Çalışma Verisi:
########
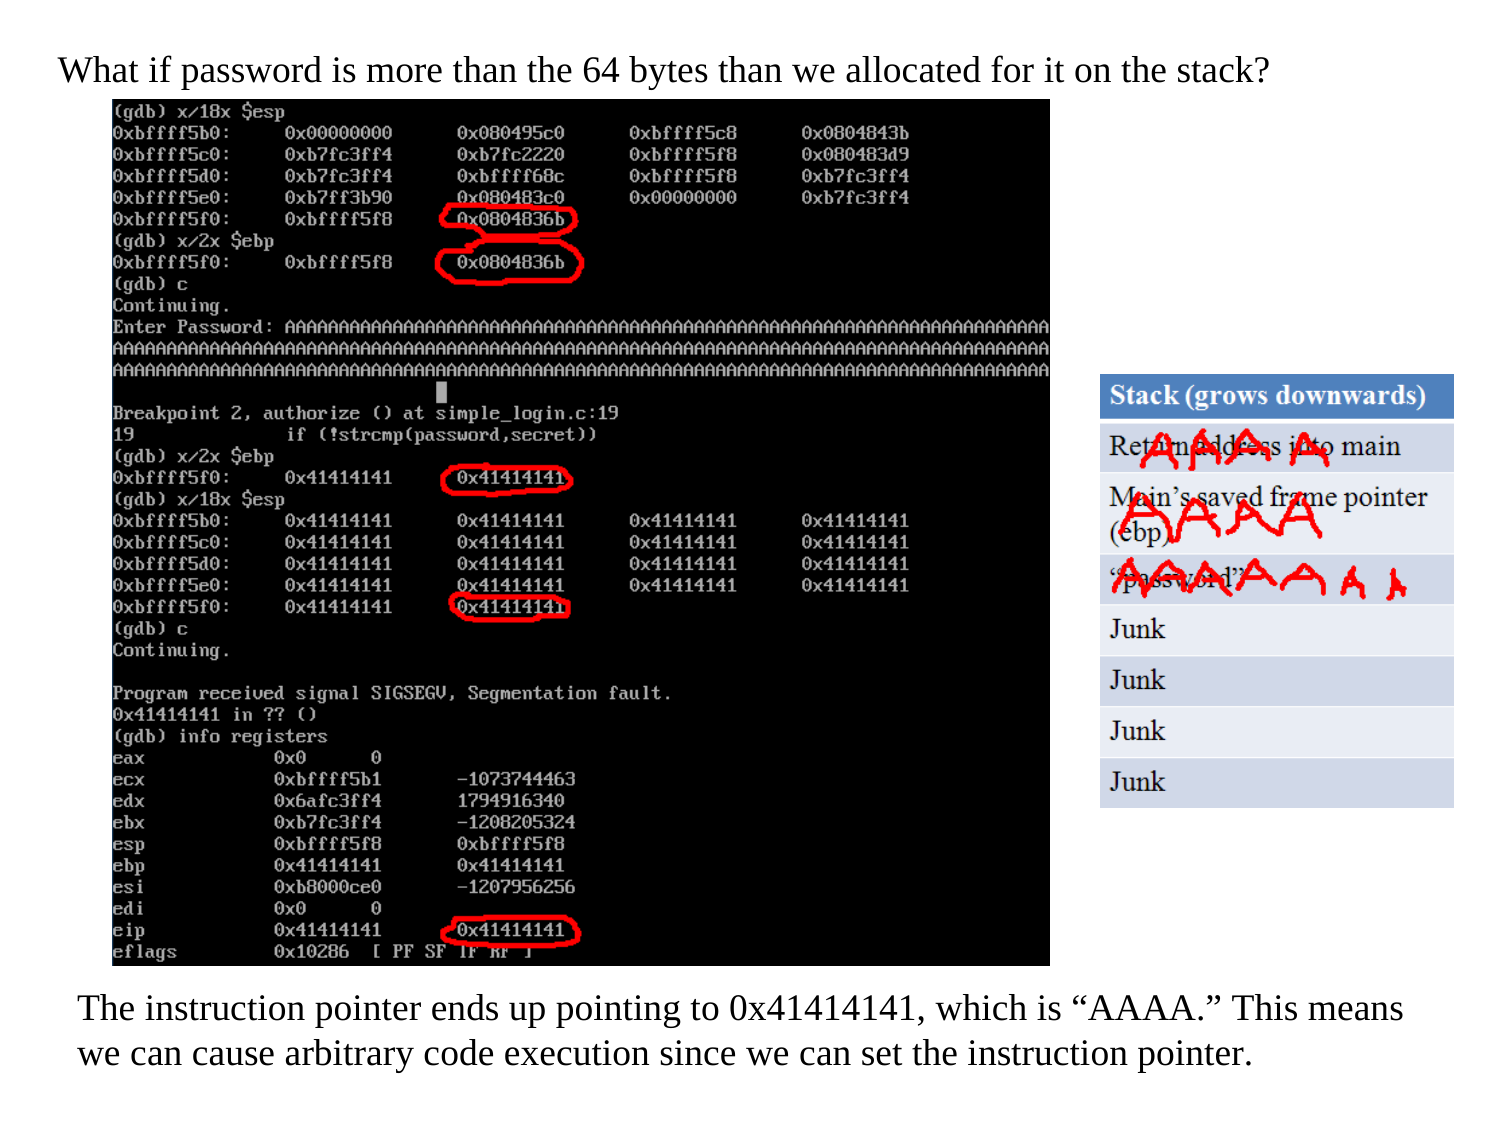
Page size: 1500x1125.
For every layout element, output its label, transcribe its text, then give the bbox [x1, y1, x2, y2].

text_box The instruction pointer ends up pointing to 0x41414141, which is “AAAA.” This means we can cause arbitrary code execution since we can set the instruction pointer. [62, 974, 1468, 1081]
text_box What if password is more than the 64 bytes than we allocated for it on the stack? [42, 37, 1287, 98]
picture [1100, 374, 1454, 808]
picture [112, 99, 1050, 966]
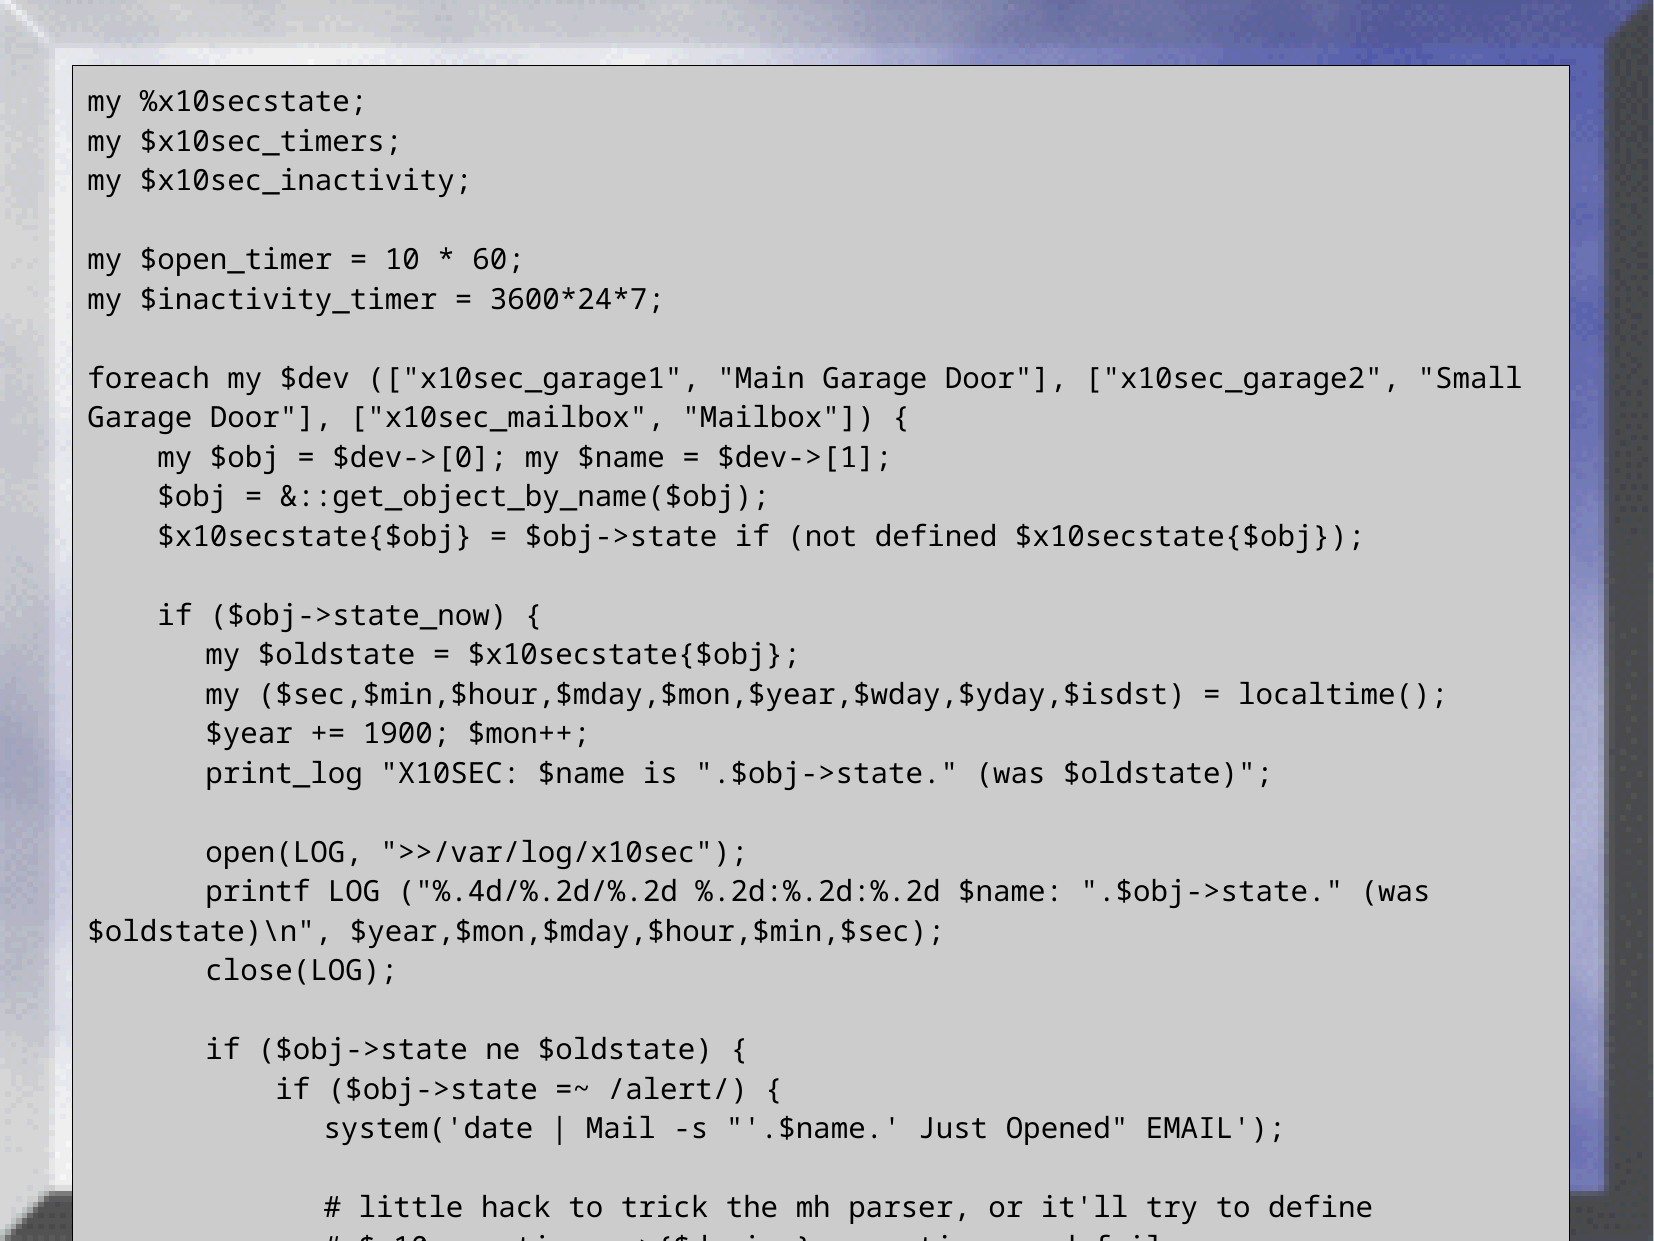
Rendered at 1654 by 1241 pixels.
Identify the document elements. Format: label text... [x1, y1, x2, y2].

picture [0, 0, 1654, 1241]
text_box my %x10secstate; my $x10sec_timers; my $x10sec_inactivity; my $open_timer = 10 * 60; my $inactivity_timer = 3600*24*7; foreach my $dev (["x10sec_garage1", "Main Garage Door"], ["x10sec_garage2", "Small Garage Door"], ["x10sec_mailbox", "Mailbox"]) { my $obj = $dev->[0]; my $name = $dev->[1]; $obj = &::get_object_by_name($obj); $x10secstate{$obj} = $obj->state if (not defined $x10secstate{$obj}); if ($obj->state_now) { my $oldstate = $x10secstate{$obj}; my ($sec,$min,$hour,$mday,$mon,$year,$wday,$yday,$isdst) = localtime(); $year += 1900; $mon++; print_log "X10SEC: $name is ".$obj->state." (was $oldstate)"; open(LOG, ">>/var/log/x10sec"); printf LOG ("%.4d/%.2d/%.2d %.2d:%.2d:%.2d $name: ".$obj->state." (was $oldstate)\n", $year,$mon,$mday,$hour,$min,$sec); close(LOG); if ($obj->state ne $oldstate) { if ($obj->state =~ /alert/) { system('date | Mail -s "'.$name.' Just Opened" EMAIL'); # little hack to trick the mh parser, or it'll try to define # $x10_sec_timers->{$device} as a timer and fail. my $newtimer = new Timer(); $x10sec_timers->{$obj} = $newtimer; $x10sec_timers->{$obj}->set($open_timer); [72, 65, 1570, 1201]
########
Görev Tanımı:
Yalnızca "Rendered at 1654 by 1241 pixels." ifadesini içeren satırdan "picture [0, 0, 1654, 1241]" ifadesini içeren satıra kadar (bu satır da dahil) olan satırları, istekler de dahil olmak üzere yeniden yazın. Bunu yaparken yanıtlardaki her koordinatı 6 kaydırarak artırın.

Alıştırma Yanıtı:
Rendered at 1654 by 1241 pixels.
Identify the document elements. Format: label text... [x1, y1, x2, y2].

picture [6, 6, 1660, 1247]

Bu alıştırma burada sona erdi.